S'il arrive qu'on en fasse un chef-d'œuvre de musique, comme dans l'incroyable scène d'hôpital du film Sound of Noise, les bip, zip, clac, blop et autres désagréables bruits d'hôpitaux n'ont généralement rien d'une symphonie.
Il semblerait que l'ouïe soit le dernier sens à s'éteindre, à notre mort. Ces bruits-là sont-ils les ultimes sons que nous aimerions entendre? C'est la question que pose Yoko Sen, musicienne japonnaise interviewée par The Atlantic.
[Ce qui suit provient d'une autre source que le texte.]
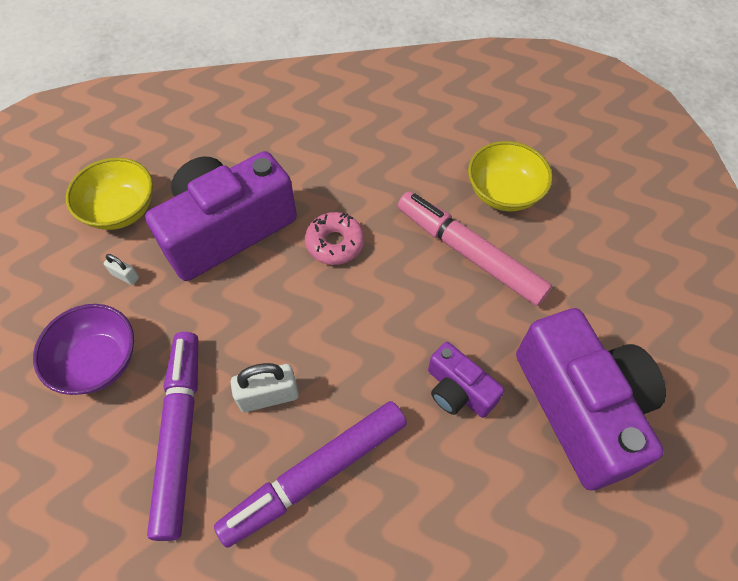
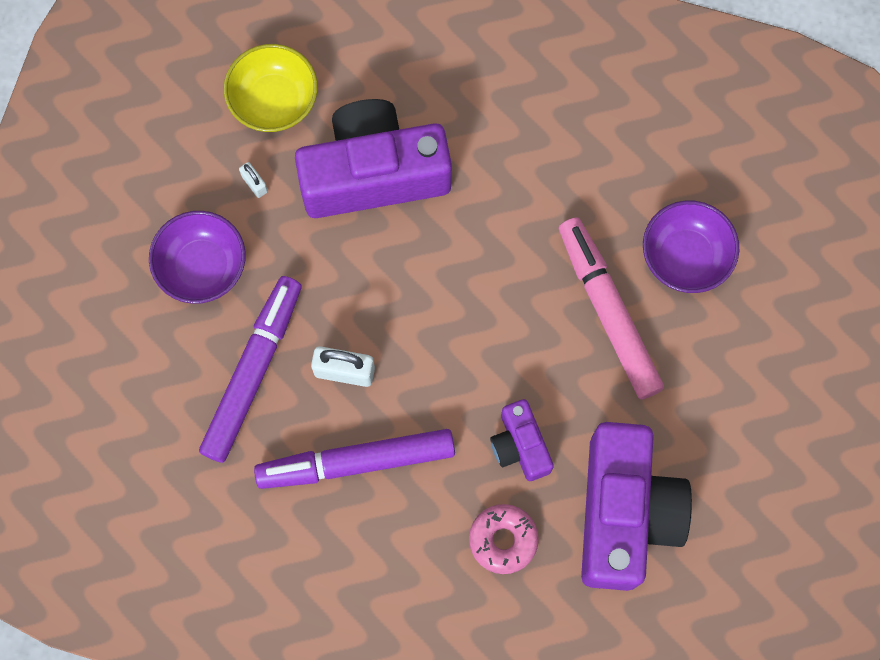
camera: 25 degrees right, 15 degrees up
(335, 243) = (476, 238): pink donut -> pink donut (503, 540)
(504, 193) = (685, 256): yellow bowl -> purple bowl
Patientèle en mauvaise santé, personnel stressé
Nous connaissons par cœur le paysage sonore de l'hôpital. Alarmes, bips, pleurs, portes, éclats de voix, roulement des charriots. Au XIXe siècle, Florence Nightingale, célèbre infirmière britannique, parlait déjà des bruits d'hôpitaux comme de «sons nécessaires» pour surveiller la santé des patient·es, mais qui seraient à l'origine d'un «sentiment d'attente, d'une angoisse», qui vont à l'encontre de la guérison. «Le bruit non nécessaire, c'est le grand absent du monde médical», concluait-elle.
En se basant sur une étude de 2018, Yoko Sen explique qu'un·e patient·e empêché·e de dormir, et avec une perception exagérée de sa propre douleur –basée sur les bips de ses machines plutôt que sur son propre ressenti– voit les bruits influencer son état de santé. Une autre recherche suggère que «la lassitude des alarmes» pourrait aussi affecter le personnel de santé, plus stressé, moins à l'écoute.
Le bruit provoque du stress, et le stress provoque du bruit. Nous claquons des portes, déplaçons brutalement des objets. Pourtant, au regard des progrès technologiques dans la médecine, il serait grand temps de se pencher sur ce problème fondamental.
Repenser le paysage sonore
Quand bien même le bip semble essentiel à tout bon épisode de Grey's Anatomy, on peut améliorer sans peine la qualité de l'environnement sonore des hôpitaux. Pour commencer, il suffit de rappeler que sur les 350 alarmes que nous entendons tous les jours, 99% ne sont pas nécessaires.
Yoko Sen, elle, a déjà entamé son combat contre les bips. Au Sibley Memorial Hospital de Washington, elle a installé une «tranquility room», avec les indispensables musiques plannantes et lumières tamisées, pour trancher avec la froide austérité des longs couloirs. Effet garanti sur le moral du personnel soignant et des malades.